The Palestinian Monetary Authority (PMA) yesterday published key figures evaluating the latest business cycle. The report – outlined by [sub]  CentralBanking.com – described an “enormous” drop in prospects for a robust West Bank economy. The PMA blamed Israel for the situation, but also noted that Syrian-driven instability and a “political schism” between the Palestinian Hamas and Fatah factions was damaging the economy.
The PMA report came after a similarly pessimistic  IMF report:
Economic growth in Palestine is projected by the IMF to drop to 4.5 percent in 2013 and bottom out at 3 percent by 2016. That compares with actual growth of 12.2 percent in 2011 and an estimated 5.9 percent in 2012. In the PA’s economic plan two years ago, growth for 2013 was supposed to be 12 percent, and public investment was supposed to be three times as large as actual levels for 2013.
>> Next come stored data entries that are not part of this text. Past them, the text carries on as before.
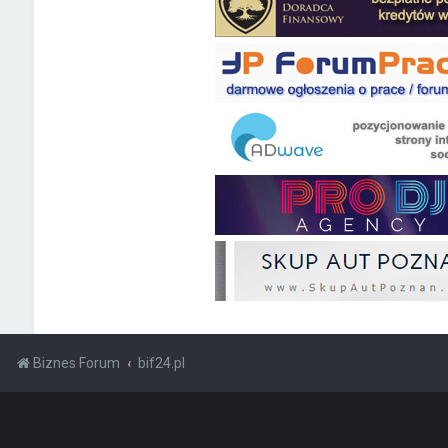
Biznes Forum
bif24.pl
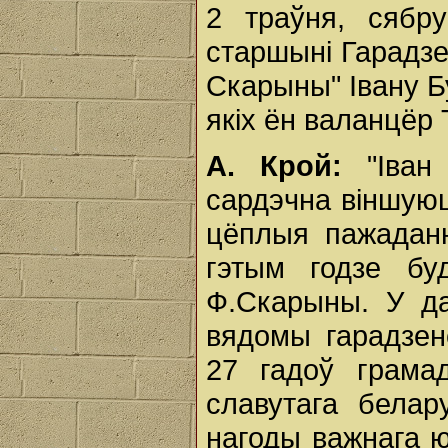
2 траўня, сябру
старшыні Гарадзе
Скарыны" Івану Бу
якіх ён валанцёр 
А. Крой:
"Іван 
сардэчна віншую
цёплыя пажаданн
гэтым годзе бу
Ф.Скарыны. У да
вядомы гарадзен
27 гадоў грамад
славутага белар
нагоды важнага ю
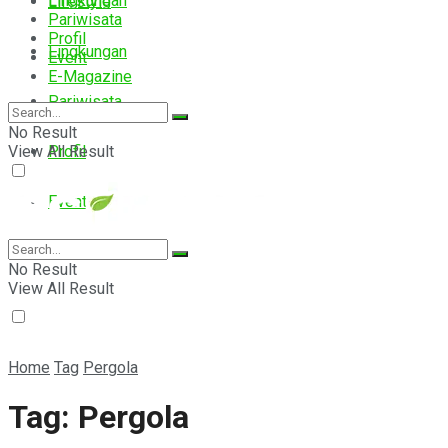
Lingkungan
Lifestyle
Pariwisata
Profil
Lingkungan
Event
E-Magazine
Pariwisata
No Result
View All Result
Profil
Event
E-Magazine
No Result
View All Result
Home
Tag
Pergola
Tag:
Pergola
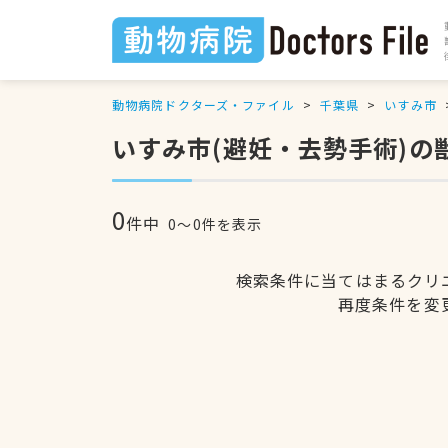
動物病院ドクターズ・ファイル
千葉県
いすみ市
いすみ市(避妊・去勢手術)の
0
件中
0〜0件を表示
検索条件に当てはまるクリ
再度条件を変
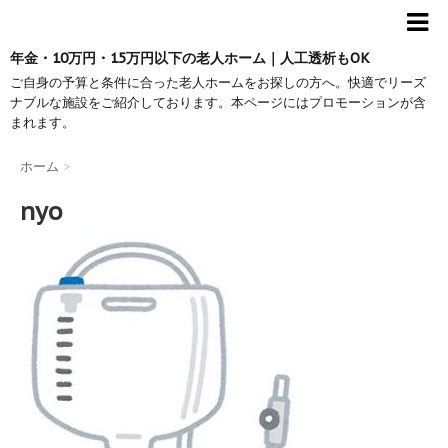
年金・10万円・15万円以下の老人ホーム｜人工透析もOK
ご自身の予算と条件に合った老人ホームをお探しの方へ。快適でリーズ
ナブルな施設をご紹介しております。本ページにはプロモーションが含
まれます。
ホーム
>
nyo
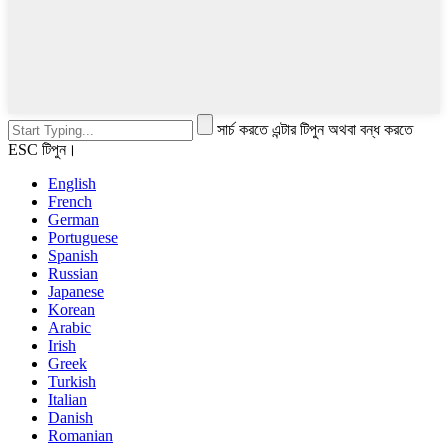
সার্চ করতে এন্টার টিপুন অথবা বন্ধ করতে
ESC টিপুন।
English
French
German
Portuguese
Spanish
Russian
Japanese
Korean
Arabic
Irish
Greek
Turkish
Italian
Danish
Romanian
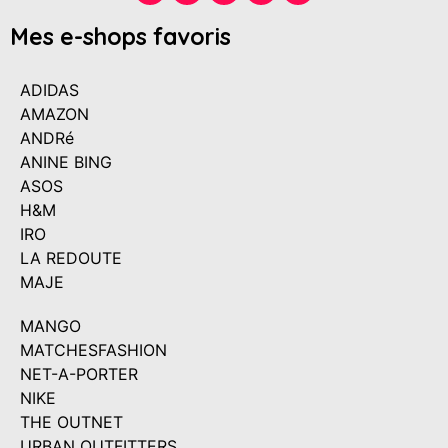
Mes e-shops favoris
ADIDAS
AMAZON
ANDRé
ANINE BING
ASOS
H&M
IRO
LA REDOUTE
MAJE
MANGO
MATCHESFASHION
NET-A-PORTER
NIKE
THE OUTNET
URBAN OUTFITTERS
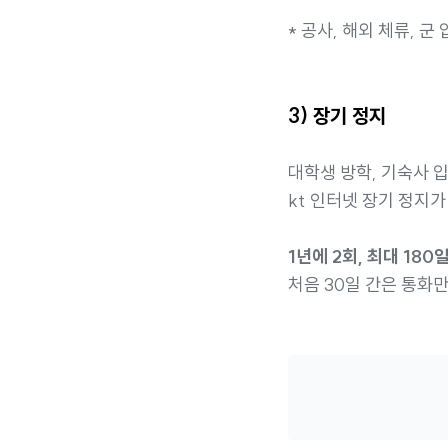
* 공사, 해외 체류, 군
3) 장기 정지
대학생 방학, 기숙사 
kt 인터넷 장기 정지가
1년에 2회, 최대 180
처음 30일 간은 통화만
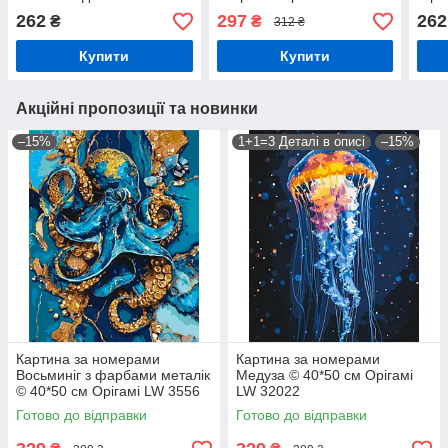
Ідейка KHO 6520 exp
KHO
262
297
262
₴
₴
312 ₴
Купити
Купити
Акційні пропозиції та новинки
–15%
1+1=3 Деталі в описі
–15%
Картина за номерами
Картина за номерами
Восьминіг з фарбами металік
Медуза © 40*50 см Орігамі
© 40*50 см Орігамі LW 3556
LW 32022
Готово до відправки
Готово до відправки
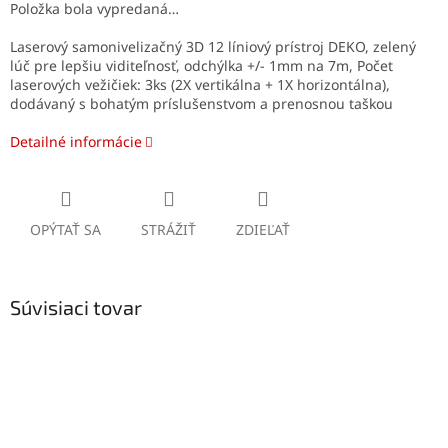
Položka bola vypredaná…
Laserový samonivelizačný 3D 12 líniový prístroj DEKO, zelený
lúč pre lepšiu viditeľnosť, odchýlka +/- 1mm na 7m, Počet
laserových vežičiek: 3ks (2X vertikálna + 1X horizontálna),
dodávaný s bohatým príslušenstvom a prenosnou taškou
Detailné informácie
OPÝTAŤ SA
STRÁŽIŤ
ZDIEĽAŤ
Súvisiaci tovar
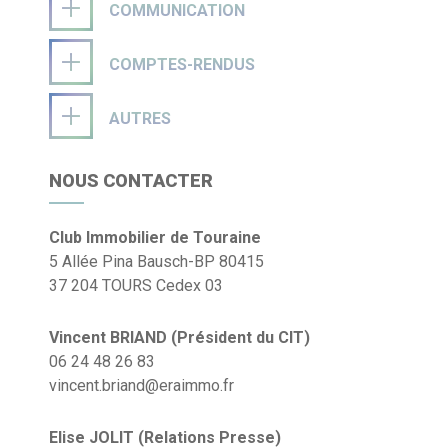
COMMUNICATION
COMPTES-RENDUS
AUTRES
NOUS CONTACTER
Club Immobilier de Touraine
5 Allée Pina Bausch-BP 80415
37 204 TOURS Cedex 03
Vincent BRIAND (Président du CIT)
06 24 48 26 83
vincent.briand@eraimmo.fr
Elise JOLIT (Relations Presse)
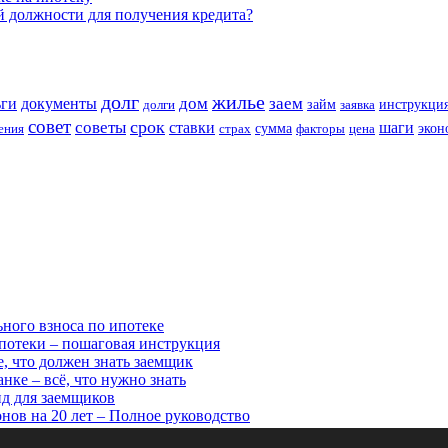
й должности для получения кредита?
долг
жилье
дом
заем
ьги
документы
займ
инструкци
долги
заявка
совет
срок
советы
ставки
шаги
сумма
экон
ения
страх
факторы
цена
ьного взноса по ипотеке
потеки – пошаговая инструкция
, что должен знать заемщик
ке – всё, что нужно знать
ид для заемщиков
нов на 20 лет – Полное руководство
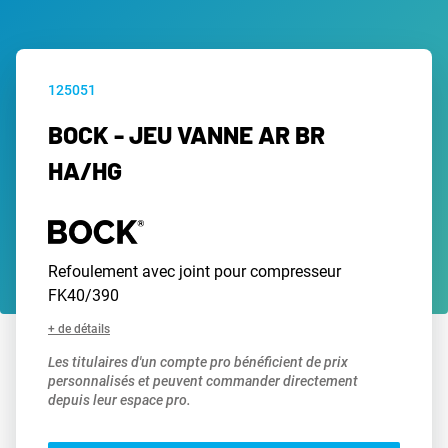
125051
BOCK - JEU VANNE AR BR
HA/HG
Refoulement avec joint pour compresseur
FK40/390
+ de détails
Les titulaires d'un compte pro bénéficient de prix
personnalisés et peuvent commander directement
depuis leur espace pro.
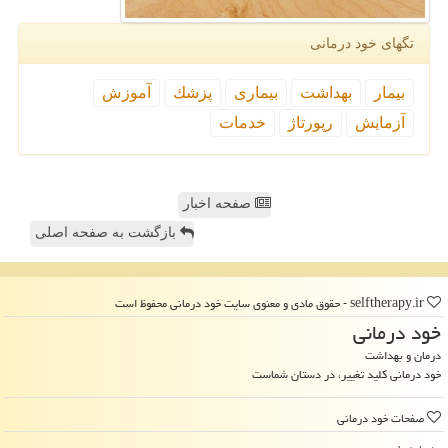
تگهای خود درمانی
بیمار
بهداشت
بیماری
پزشك
آموزش
آزمایش
رپورتاژ
خدمات
صفحه اخبار
بازگشت به صفحه اصلی
selftherapy.ir - حقوق مادی و معنوی سایت خود درمانی محفوظ است
خود درمانی
درمان و بهداشت
خود درمانی کلید تغییر، در دستان شماست
صفحات خود درمانی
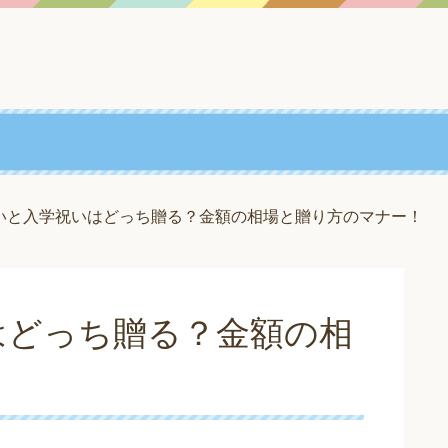
いと入学祝いはどっち贈る？金額の相場と贈り方のマナー！
はどっち贈る？金額の相
！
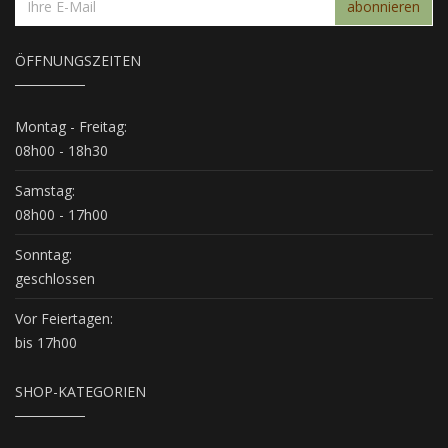
abonnieren
ÖFFNUNGSZEITEN
Montag - Freitag:
08h00 - 18h30
Samstag:
08h00 - 17h00
Sonntag:
geschlossen
Vor Feiertagen:
bis 17h00
SHOP-KATEGORIEN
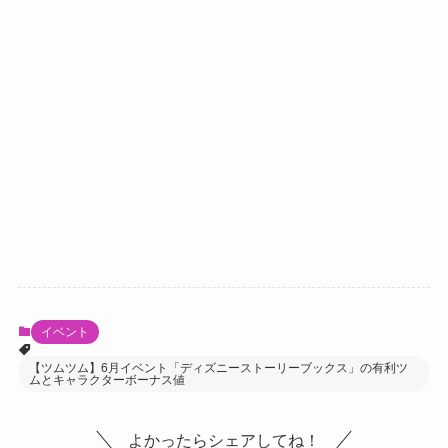
イベント
【ツムツム】6月イベント「ディズニーストーリーブックス」の有利ツ
ムとキャラクターボーナス値
よかったらシェアしてね！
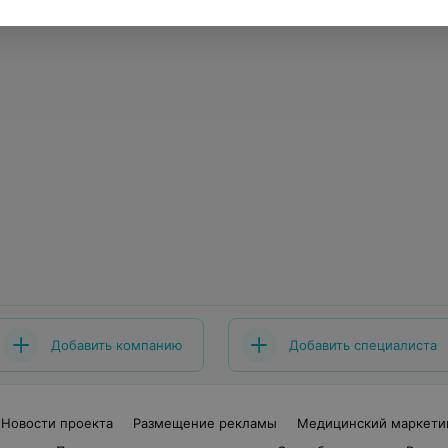
Добавить компанию
Добавить специалиста
Новости проекта
Размещение рекламы
Медицинский маркети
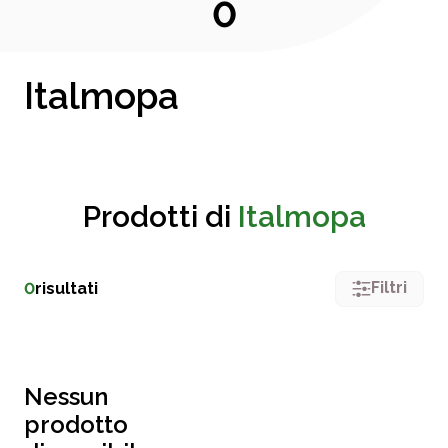
0
Italmopa
Prodotti di
Italmopa
Filtri
0
risultati
Nessun
prodotto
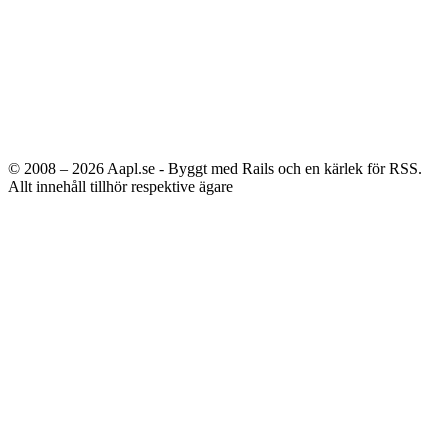
© 2008 – 2026
Aapl.se - Byggt med Rails och en kärlek för RSS.
Allt innehåll tillhör respektive ägare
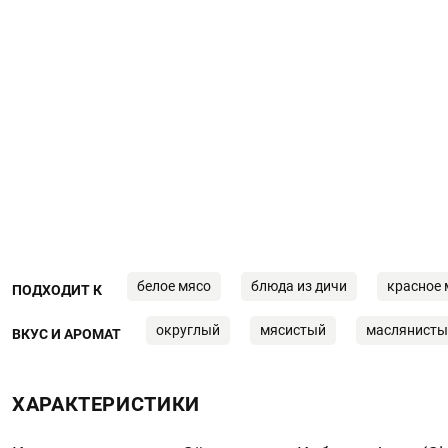
белое мясо
блюда из дичи
красное 
ПОДХОДИТ К
округлый
мясистый
маслянисты
ВКУС И АРОМАТ
ХАРАКТЕРИСТИКИ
The IMF specifically called on the Palestinian Authority (PA) to cut the wages, pensions, and benefits of public employees.
The recommendation risks trapping the PA in a double-bind, forced to choose between floating the West Bank economy or sustaining the Palestinian government’s political institutions.
Building and sustaining the economy will require, per the IMF report, cuts in employee compensation. But PA government employees are already going on strike – 95% of them walked out  this weekend – over insufficient compensation. Further cuts could endanger the viability of the Palestinian government.
The dynamic suggested that Robert Serry, the U.N.’s Special Coordinator for the Middle East Peace Process, may have erred when in 2011 he assessed  that “the PA’s institutions [would] be ready for statehood” by September 2011.